Betrachtungen zur Landschaftsgeschichte und -geomantie der Rhön
Monika Petermüller-Strobl
Juli 2024: Ich bin auf dem Weg zum bgr-Treffen in Buchenau, ca. 20 km von Fulda entfernt. Meine Berührung mit dieser Landschaft beschränkte sich bisher auf die Durchreise und so wird es mein erster längerer Aufenthalt in der Rhön sein. Ich nehme mir Zeit, reise einen Tag früher an, um in Ruhe die Umgebung kennenzulernen und einen ersten Eindruck zu gewinnen. In den Mauern an den Straßen begrüßen mich rote Sandstein- und schwarze Basaltblöcke (s.Foto), die einen ersten Hinweis auf die geologischen Gegebenheiten der Landschaft geben. Geologisch betrachtet gehört das Gebiet der Rhön zur Buntsandsteinlandschaft des Süddeutschen Schichtstufenlandes, welches sich zwischen Oberrheingraben, Donau und Thüringer Wald erstreckt.

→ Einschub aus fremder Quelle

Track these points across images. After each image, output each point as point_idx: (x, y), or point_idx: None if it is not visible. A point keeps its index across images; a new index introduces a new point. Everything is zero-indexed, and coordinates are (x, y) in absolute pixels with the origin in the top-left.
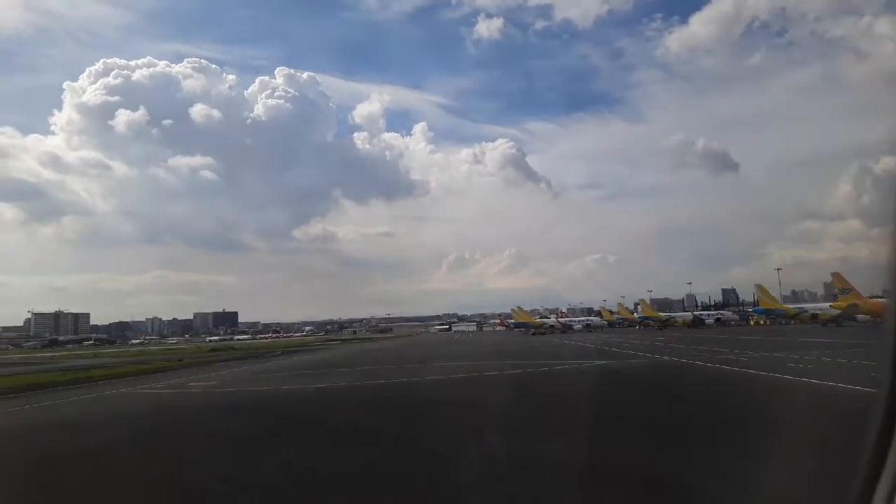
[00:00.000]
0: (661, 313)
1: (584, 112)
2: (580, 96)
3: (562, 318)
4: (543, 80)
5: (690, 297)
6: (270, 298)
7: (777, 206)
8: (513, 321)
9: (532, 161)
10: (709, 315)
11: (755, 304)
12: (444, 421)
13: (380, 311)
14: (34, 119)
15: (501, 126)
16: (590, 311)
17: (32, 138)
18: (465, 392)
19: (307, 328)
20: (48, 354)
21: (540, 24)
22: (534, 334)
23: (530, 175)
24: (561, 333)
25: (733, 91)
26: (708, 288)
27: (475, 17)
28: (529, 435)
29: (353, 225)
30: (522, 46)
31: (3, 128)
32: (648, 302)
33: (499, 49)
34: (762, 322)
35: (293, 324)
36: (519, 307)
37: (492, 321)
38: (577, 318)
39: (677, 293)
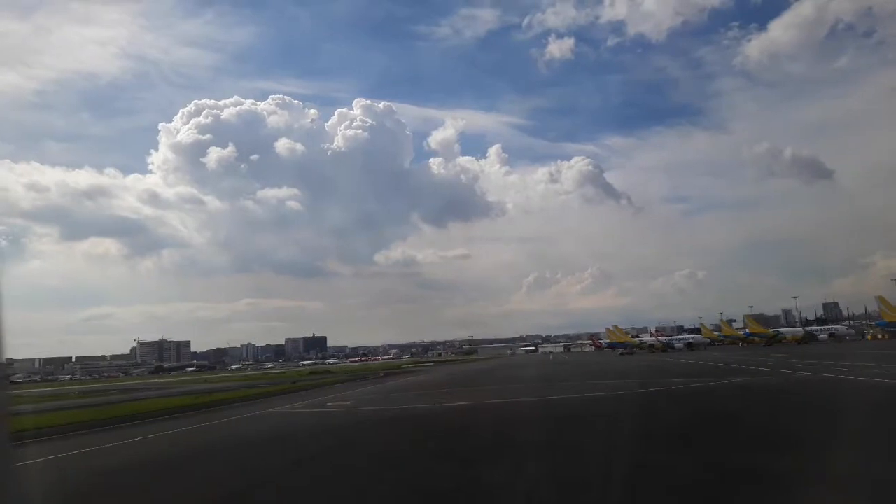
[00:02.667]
0: (769, 329)
1: (664, 124)
2: (659, 109)
3: (655, 336)
4: (619, 94)
5: (788, 312)
6: (355, 322)
7: (880, 213)
8: (607, 340)
9: (611, 177)
10: (821, 330)
11: (867, 316)
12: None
13: (461, 334)
14: (134, 159)
15: (577, 143)
16: (680, 329)
17: (132, 177)
18: (662, 408)
19: (392, 351)
20: (163, 380)
21: (612, 41)
22: (622, 354)
23: (610, 191)
24: (661, 353)
25: (821, 95)
26: (806, 302)
27: (546, 37)
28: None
29: (432, 248)
30: (595, 63)
31: (107, 169)
32: (750, 317)
33: (571, 67)
34: (881, 336)
35: (378, 347)
36: (615, 326)
37: (579, 341)
38: (677, 337)
39: (771, 308)
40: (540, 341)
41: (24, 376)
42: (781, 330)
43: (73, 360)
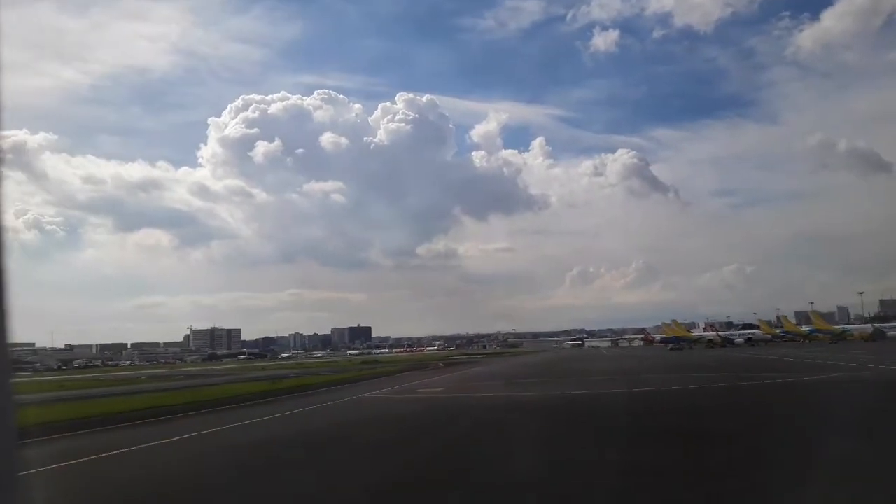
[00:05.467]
0: (834, 326)
1: (713, 117)
2: (708, 100)
3: (714, 331)
4: (666, 86)
5: (843, 309)
6: (397, 314)
7: None
8: (662, 335)
9: (657, 170)
10: (891, 327)
11: None
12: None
13: (503, 327)
14: (184, 153)
15: (623, 135)
16: (730, 325)
17: (183, 171)
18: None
19: (436, 342)
20: (220, 367)
21: (658, 33)
22: (671, 349)
23: (656, 185)
24: (721, 348)
25: (878, 86)
26: (861, 299)
27: (591, 30)
28: None
29: (474, 241)
30: (641, 55)
31: (159, 162)
32: (815, 313)
33: (617, 59)
34: None
35: (422, 338)
36: (673, 321)
37: (626, 336)
38: (736, 332)
39: (825, 305)
40: (585, 335)
41: (84, 362)
42: (849, 327)
43: (129, 346)
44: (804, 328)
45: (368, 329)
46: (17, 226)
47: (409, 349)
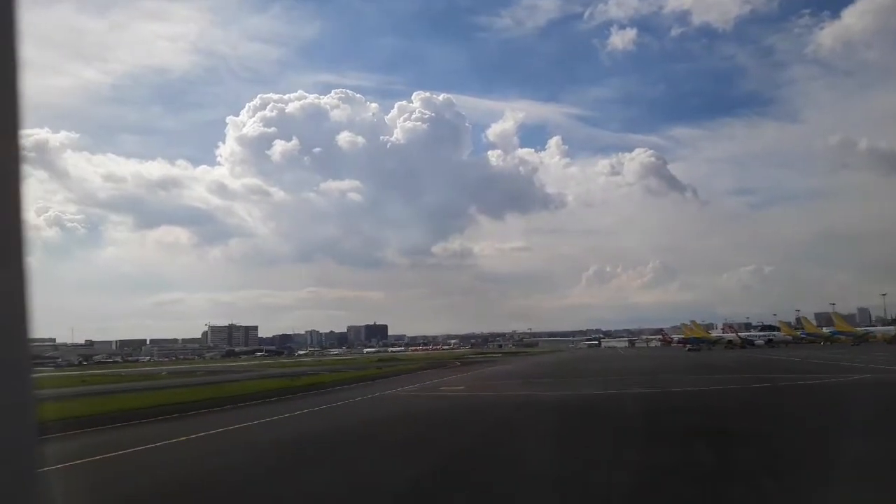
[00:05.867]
0: (856, 328)
1: (732, 115)
2: (726, 98)
3: (734, 332)
4: (684, 84)
5: (864, 310)
6: (413, 312)
7: None
8: (681, 336)
9: (675, 169)
10: None
11: None
12: None
13: (518, 326)
14: (203, 151)
15: (640, 134)
16: (748, 326)
17: (201, 169)
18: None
19: (452, 341)
20: (240, 364)
21: (676, 31)
22: (690, 350)
23: (673, 184)
24: (741, 349)
25: None
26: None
27: (608, 28)
28: None
29: (490, 240)
30: (659, 53)
31: (178, 161)
32: (838, 315)
33: (634, 58)
34: None
35: (437, 336)
36: (692, 321)
37: (642, 336)
38: (756, 333)
39: (844, 307)
40: (601, 335)
41: (104, 357)
42: (871, 328)
43: (148, 342)
44: (825, 330)
45: (385, 327)
46: (38, 223)
47: (424, 348)
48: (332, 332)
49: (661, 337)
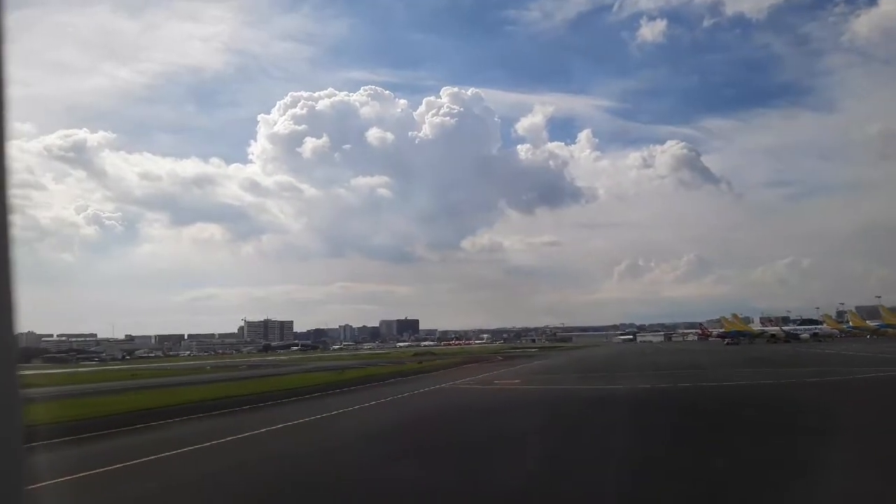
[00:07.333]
0: None
1: (767, 105)
2: (761, 88)
3: (766, 326)
4: (718, 75)
5: None
6: (443, 307)
7: None
8: (722, 329)
9: (708, 161)
10: None
11: None
12: None
13: (550, 321)
14: (235, 149)
15: (673, 126)
16: (786, 321)
17: (234, 167)
18: None
19: (484, 336)
20: (278, 358)
21: (708, 21)
22: (728, 344)
23: (707, 176)
24: (784, 343)
25: None
26: None
27: (638, 20)
28: None
29: (519, 235)
30: (691, 44)
31: (212, 159)
32: (886, 308)
33: (666, 49)
34: None
35: (468, 331)
36: (733, 314)
37: (679, 330)
38: (801, 327)
39: (887, 300)
40: (635, 330)
41: (146, 352)
42: None
43: (186, 337)
44: (871, 323)
45: (416, 322)
46: (77, 221)
47: (457, 342)
48: (364, 326)
49: (698, 331)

Um die Geschichte dieser Landschaft verstehen zu können, müssen wir weit in die Vergangenheit zurückreisen. Vor rund 260 bis 190 Mio. Jahren existierte eine riesige, geschlossene Landmasse, welche alle heutigen Kontinente umfasste, das sogenannte Pangäa. Als sich dieses zusammenfügte, stieß der damalige Südkontinent Gondwana, bestehend aus Südamerika, Afrika, Antarktis, Indien und Australien an das nördlich gelegene Laurussia, welches Nordamerika, Grönland sowie Nord- und Mitteleuropa umfasste. Die Folge war die Entstehung eines riesigen Gebirges, der Varisziden, deren Gesteine heute in Mittelgebirgen wie dem Schwarzwald, Odenwald, Taunus, Bayerischen Wald oder dem Harz zutage treten. Das heutige Mitteleuropa kommt nun mitten im Herzen Pangäas zu liegen. Die Folge ist ein äußerst trockenes und heißes Klima, so wie wir es heute z.B. in der Sahara finden.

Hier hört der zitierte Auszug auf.